• [Selection]:
--- Begin ---
This topic seems as dead as the dodo. Thousands of editorials, op-eds and books on this subject have been written on both sides of the Atlantic, exploring all and sundry aspects. Anyone adding another voice to this powerful chorus is likely to be either irrelevant or ridiculous, or both. Therefore, let's try once more.

The Empire and the Unruly Tribes

Very often, the U.S. position in today's world has been likened to that of the Roman empire during the centuries of its widest expansion, being surrounded by a multitude of non-Roman peoples and tribes that were potentially hostile and needed to be controlled either politically by means of treaties and economic relationships or militarily by field campaigns or defence walls.

Superficially, there is some beauty in this analogy. At closer look, however, there are flaws. Europe, for instance, although traditionally a bunch of unruly tribes, has two characteristics that set it out from the rest

* it is still the mother continent of the U.S. in a way how Greece gave birth to Rome

* it is making a brave attempt at integrating some regions and sectors of its life in an institution called European Union, similar to a pan-Hellenic league.

Adding to this the fact that the EU is demographically and economically roughly the equivalent of the U.S., imparts a duocratic flavor to the empire-satellite model and, hence, justifies asking the thematic question. Given Japan's and Russia's recent decline and China's immaturity, the relative U.S.-EU duocracy has become a global fact, expressed in a multitude of daily trivialities.

* There are only two measurement standards existing in the world: the European metric system and the U.S. regular system. Contrary to intuition, the regular system seems to be gaining ground in Latin America and Asia because of America's economic strength.

* Most industrial standards are European, but some U.S. standards have also been adopted worldwide.

* English is rapidly progressing as the world language because of U.S. influence although the Commonwealth is probably the largest English language community.

The European Union ? What's That?

Analyzing the U.S.-EU duocracy requires, first of all, a thorough understanding of the EU. Most Europeans — and indeed some European politicians — do not fully grasp the role and significance of the EU. How can Americans and others be expected to have a clear view of an institution or a phenomenon that is fuzzy in the European mind?

To obtain a current snapshot of EU perception among Europeans would require holding a conference with dozens of papers and a substantial report. Very little can be said here:

* There are clear signs of a nascent European nationalism based on a proud perception of joint economic and political clout; on the common currency; on the joint fight against illegal immigration; and on widespread opposition to American policies, ideologies and lifestyle.

* "Brussels" is increasingly showing the same "world capital" syndrome typical of Washington, D.C., and is similarly exposed to criticism from the "provinces" for its centralism.

* Some state governments have launched a fight against "Brussels" for survival of their traditional political and economic sovereignty. It is, in short, a fight of the unruly tribes against the league.

* Lack of understanding of the new institutions and regulations is exemplified by the Maastricht debate in which some politicians and governments are trying to break the stability pact shackles, apparently convinced that they can have the cake of the common currency, and eat it, not realizing that budget deficit-induced inflation might kill the euro in a few years' time and force a return to the old national currencies, or dollarization.
--- End ---
• [Objective a]: In the entries, please rewrite the lines starting at "Transcribe the guitar" and ending at "5.4.8 5.4.8 r.4 r.2", replacing "Basszus" with "Bass" and leaving everything else unchanged.

• [Task input]:
--- Begin ---
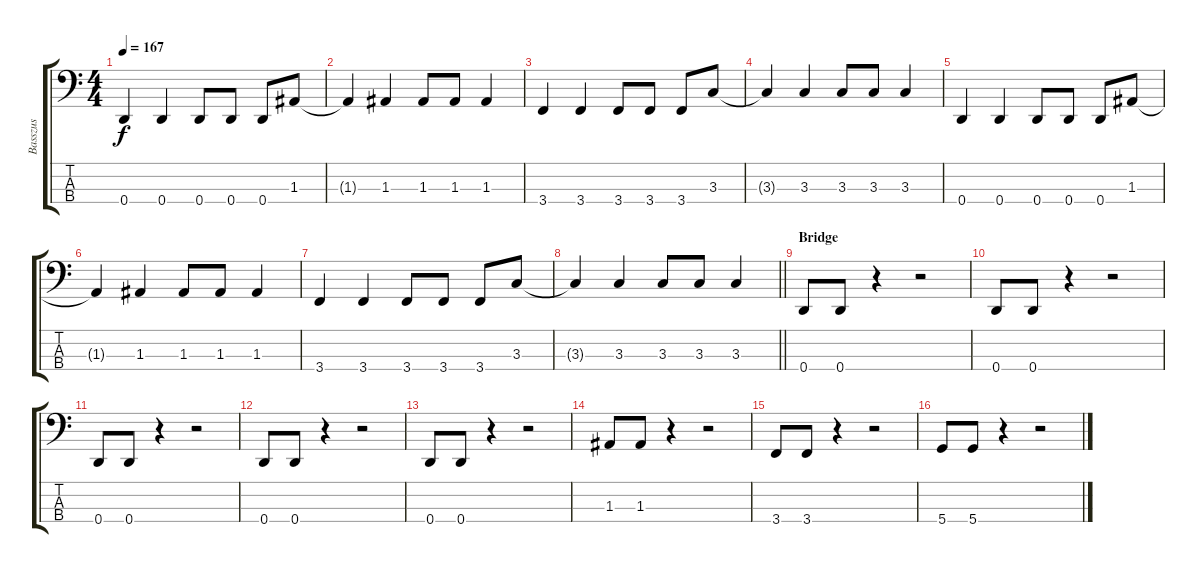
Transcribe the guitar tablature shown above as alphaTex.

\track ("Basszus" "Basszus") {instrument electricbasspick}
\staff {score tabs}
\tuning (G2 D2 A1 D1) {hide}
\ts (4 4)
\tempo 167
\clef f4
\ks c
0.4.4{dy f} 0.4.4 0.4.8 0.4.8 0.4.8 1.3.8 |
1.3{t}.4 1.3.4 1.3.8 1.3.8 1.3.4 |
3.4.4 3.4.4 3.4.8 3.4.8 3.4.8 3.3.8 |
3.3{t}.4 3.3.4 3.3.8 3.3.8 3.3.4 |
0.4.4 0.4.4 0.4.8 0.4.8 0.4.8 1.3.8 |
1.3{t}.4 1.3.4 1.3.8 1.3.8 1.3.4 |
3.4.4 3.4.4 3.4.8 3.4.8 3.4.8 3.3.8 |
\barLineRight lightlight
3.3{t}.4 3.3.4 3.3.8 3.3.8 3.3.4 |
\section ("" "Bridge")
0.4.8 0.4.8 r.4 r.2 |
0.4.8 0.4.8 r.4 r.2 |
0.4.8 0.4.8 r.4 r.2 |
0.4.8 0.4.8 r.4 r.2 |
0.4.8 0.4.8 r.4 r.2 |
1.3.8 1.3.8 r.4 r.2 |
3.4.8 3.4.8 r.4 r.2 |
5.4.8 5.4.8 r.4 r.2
--- End ---
--- Begin ---
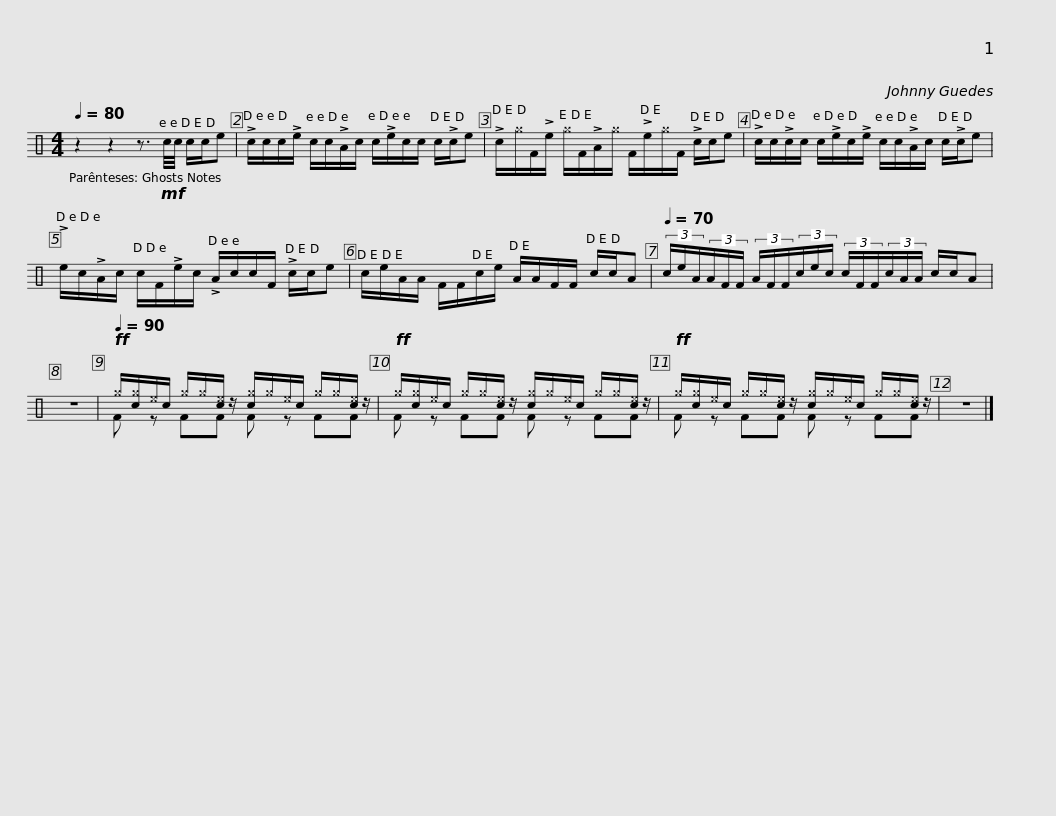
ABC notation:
--- End ---
--- Begin ---
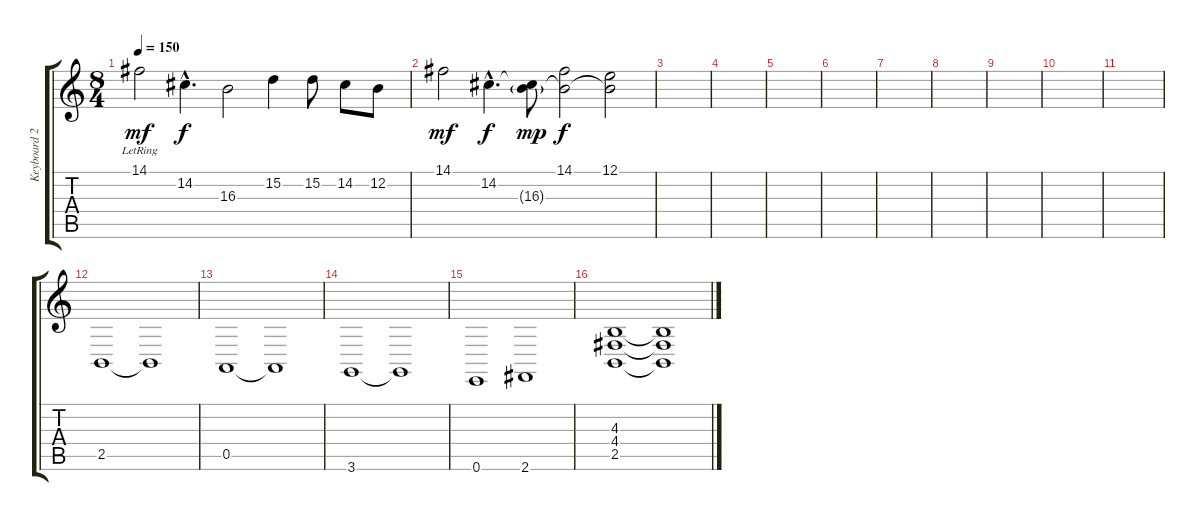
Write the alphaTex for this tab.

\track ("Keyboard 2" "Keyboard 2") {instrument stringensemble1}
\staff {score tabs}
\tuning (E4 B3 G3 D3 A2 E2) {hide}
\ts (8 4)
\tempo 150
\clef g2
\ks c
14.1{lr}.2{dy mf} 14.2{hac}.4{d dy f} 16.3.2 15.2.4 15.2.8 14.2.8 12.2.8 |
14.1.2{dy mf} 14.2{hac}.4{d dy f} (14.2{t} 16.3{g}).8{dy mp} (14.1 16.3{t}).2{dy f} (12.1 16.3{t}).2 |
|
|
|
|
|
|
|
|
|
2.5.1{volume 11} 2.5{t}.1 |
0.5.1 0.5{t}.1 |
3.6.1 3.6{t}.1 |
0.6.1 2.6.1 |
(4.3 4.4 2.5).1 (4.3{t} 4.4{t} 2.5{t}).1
--- End ---
• [Objective b]: According to the essay on the U.S.-EU duocracy, which two measurement standards exist in the world?

• [Complete response a]:
Transcribe the guitar tablature shown above as alphaTex.

\track ("Bass" "Bass") {instrument electricbasspick}
\staff {score tabs}
\tuning (G2 D2 A1 D1) {hide}
\ts (4 4)
\tempo 167
\clef f4
\ks c
0.4.4{dy f} 0.4.4 0.4.8 0.4.8 0.4.8 1.3.8 |
1.3{t}.4 1.3.4 1.3.8 1.3.8 1.3.4 |
3.4.4 3.4.4 3.4.8 3.4.8 3.4.8 3.3.8 |
3.3{t}.4 3.3.4 3.3.8 3.3.8 3.3.4 |
0.4.4 0.4.4 0.4.8 0.4.8 0.4.8 1.3.8 |
1.3{t}.4 1.3.4 1.3.8 1.3.8 1.3.4 |
3.4.4 3.4.4 3.4.8 3.4.8 3.4.8 3.3.8 |
\barLineRight lightlight
3.3{t}.4 3.3.4 3.3.8 3.3.8 3.3.4 |
\section ("" "Bridge")
0.4.8 0.4.8 r.4 r.2 |
0.4.8 0.4.8 r.4 r.2 |
0.4.8 0.4.8 r.4 r.2 |
0.4.8 0.4.8 r.4 r.2 |
0.4.8 0.4.8 r.4 r.2 |
1.3.8 1.3.8 r.4 r.2 |
3.4.8 3.4.8 r.4 r.2 |
5.4.8 5.4.8 r.4 r.2

• [Complete response b]: The European metric system and the U.S. regular system.